Yavuz, hava kalitesi ve insan sağlığına dair kanıt ürettiklerine vurgu yaparak şöyle konuştu:
“Türkiye’de hala hemen hemen tüm illerimiz Dünya Sağlık Örgütü’nün (DSÖ) önerdiği sınır değerlerin üstünde kirli hava soluyor. Sağlıksız hava sağlığımızı derinden etkiliyor. Hava kirliliğinin sağlık etkileri anne karnından başlıyor. Sanılanın aksine sadece akciğerlerimizin değil, beynimizin, kalp damar sistemimizin de hastalanmasına yol açıyor.
Bu sorunları önlemek doğru politikalarla mümkün. Karar vericilerden hava kalitesi standartlarını DSÖ’nün kılavuz değerleri ile uyumlu hale getirmesini, en zararlı kirletici olan ince partikül madde (PM2.5) için yasal bir sınır değer belirlenmesini talep ediyoruz. Bu politikaların hayata geçmesi için THHP olarak 10 yıldır olduğu gibi çalışmaya devam edeceğiz.”
TEMİZ HAVA HAKKI PLATFORMU NE YAPIYOR?
Temiz Hava Hakkı Platformu‘nun ana faaliyetlerinden biri 206 yılından itibaren yayınlanan “Kara Rapor.” Raporda Türkiye’nin yıllık hava kalitesi karnesi çıkarılıyor, ulusal hava yönetimi politikaları değerlendiriliyor, Türkiye’de hava kirliliğinin yıllık sağlık bedeli ortaya koyuluyor.

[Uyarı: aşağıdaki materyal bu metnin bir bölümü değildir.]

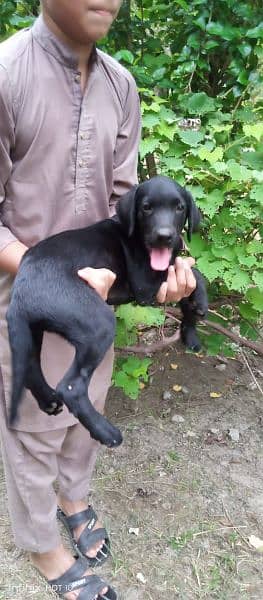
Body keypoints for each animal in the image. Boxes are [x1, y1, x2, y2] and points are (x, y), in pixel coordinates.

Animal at [6, 173, 208, 446]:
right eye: (146, 208)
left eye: (180, 208)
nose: (164, 236)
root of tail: (21, 286)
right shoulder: (145, 284)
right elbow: (192, 271)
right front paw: (200, 300)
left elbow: (186, 276)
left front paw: (191, 330)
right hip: (98, 324)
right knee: (71, 386)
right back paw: (106, 432)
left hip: (31, 329)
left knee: (30, 367)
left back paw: (48, 401)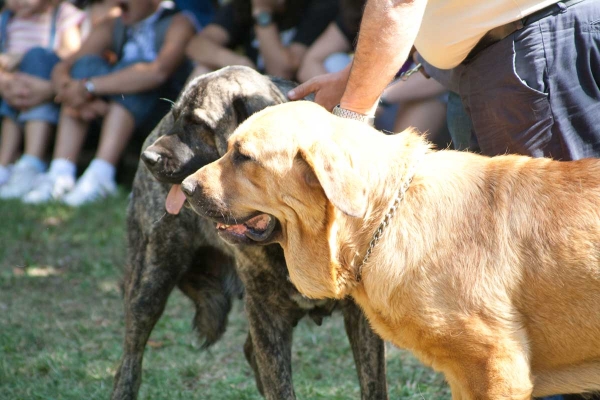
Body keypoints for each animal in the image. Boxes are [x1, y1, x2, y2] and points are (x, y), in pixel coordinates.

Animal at [110, 66, 386, 400]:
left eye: (198, 124)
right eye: (175, 117)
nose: (148, 158)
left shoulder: (362, 316)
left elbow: (373, 385)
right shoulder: (265, 312)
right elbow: (280, 385)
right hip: (151, 278)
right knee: (130, 358)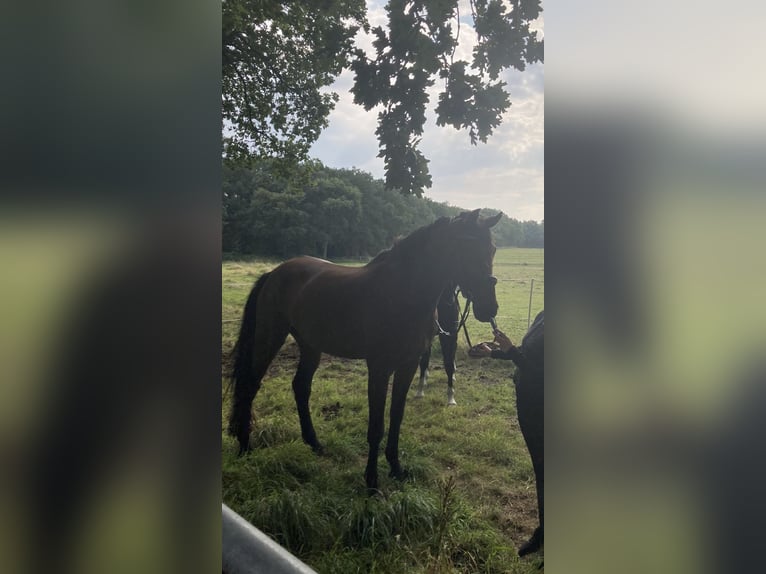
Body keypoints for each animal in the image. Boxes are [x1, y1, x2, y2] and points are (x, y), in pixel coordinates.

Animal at [228, 210, 504, 490]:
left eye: (492, 249)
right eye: (465, 245)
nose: (488, 307)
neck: (403, 294)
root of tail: (274, 273)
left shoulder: (408, 365)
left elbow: (396, 418)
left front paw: (396, 469)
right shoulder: (379, 367)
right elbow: (377, 427)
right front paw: (372, 481)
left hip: (310, 346)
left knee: (301, 387)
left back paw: (314, 443)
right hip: (270, 336)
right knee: (250, 385)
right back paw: (245, 446)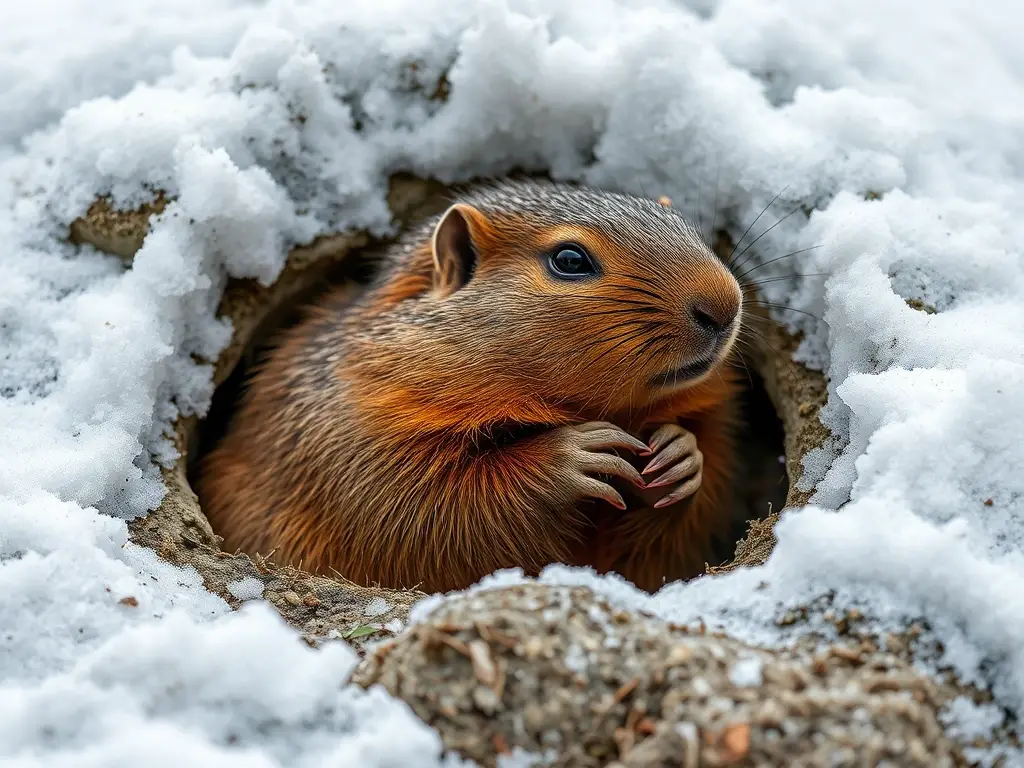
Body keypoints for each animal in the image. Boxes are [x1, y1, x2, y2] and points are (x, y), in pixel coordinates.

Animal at [196, 179, 744, 594]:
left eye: (686, 226)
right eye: (569, 260)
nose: (725, 303)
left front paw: (681, 453)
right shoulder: (347, 434)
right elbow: (425, 511)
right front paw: (566, 457)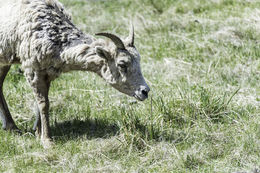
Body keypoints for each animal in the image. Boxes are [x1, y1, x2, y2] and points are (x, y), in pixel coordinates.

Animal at [0, 0, 150, 147]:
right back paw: (12, 127)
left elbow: (40, 105)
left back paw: (11, 127)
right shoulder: (32, 71)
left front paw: (38, 132)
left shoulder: (47, 75)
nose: (145, 91)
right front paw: (47, 140)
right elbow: (43, 104)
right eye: (122, 64)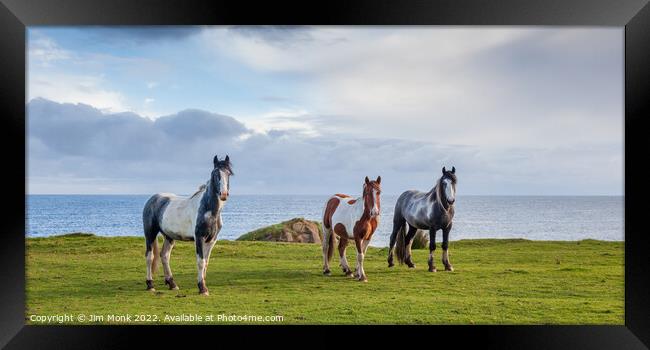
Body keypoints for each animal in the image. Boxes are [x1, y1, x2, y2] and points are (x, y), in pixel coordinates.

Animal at [142, 154, 233, 294]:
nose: (223, 194)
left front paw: (203, 285)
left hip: (169, 236)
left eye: (228, 173)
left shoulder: (212, 240)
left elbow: (206, 263)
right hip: (150, 234)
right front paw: (202, 288)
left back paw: (172, 284)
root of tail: (153, 199)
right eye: (215, 173)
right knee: (149, 256)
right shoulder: (199, 238)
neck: (208, 209)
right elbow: (200, 262)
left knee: (164, 256)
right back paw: (150, 285)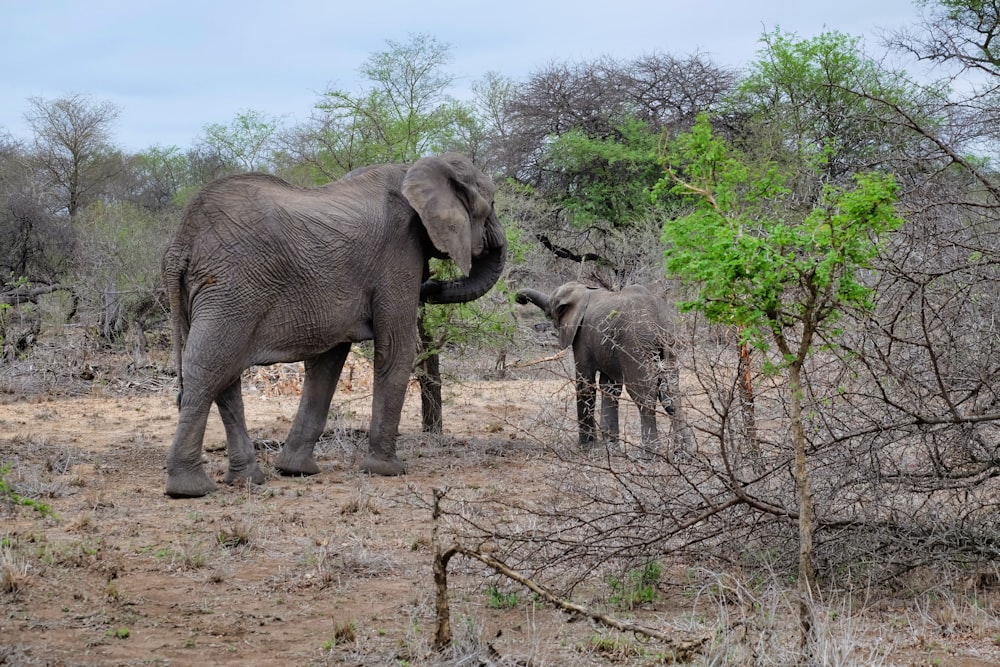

Ayrıca, kömür yakıtlı termik santrallerin halk sağlığına etkilerini bilimsel çalışmalarla ortaya koyuluyor. Diğer yandan fosil yakıtların terk edilmesi durumunda, fosil yakıtlara bağlı işlerde çalıştıkları için bu değişimden yaşamları etkilenebilecek işçiler, aileleri ve yöre insanı için ekolojik, sosyal ve ekonomik olarak adil bir geçiş sürecinin planlanması alanında çalışmalar yapılıyor.
Platformun bir diğer çalışma alanı da deprem gibi afetlerin ardından ortaya çıkan hava kalitesinin izlenmesi ile ilgili.
Platform ayrıca, Temiz hava hakkımızı ihlal eden enerji ve maden projelerine ve yasal düzenlemelere karşı hukuk mücadele yürütüyor. Bu davalardan biri de Muğla’daki Yeniköy ve Kemerköy termik santrallerinin, hukuka aykırı çevre izin ve lisanları ile ilgili.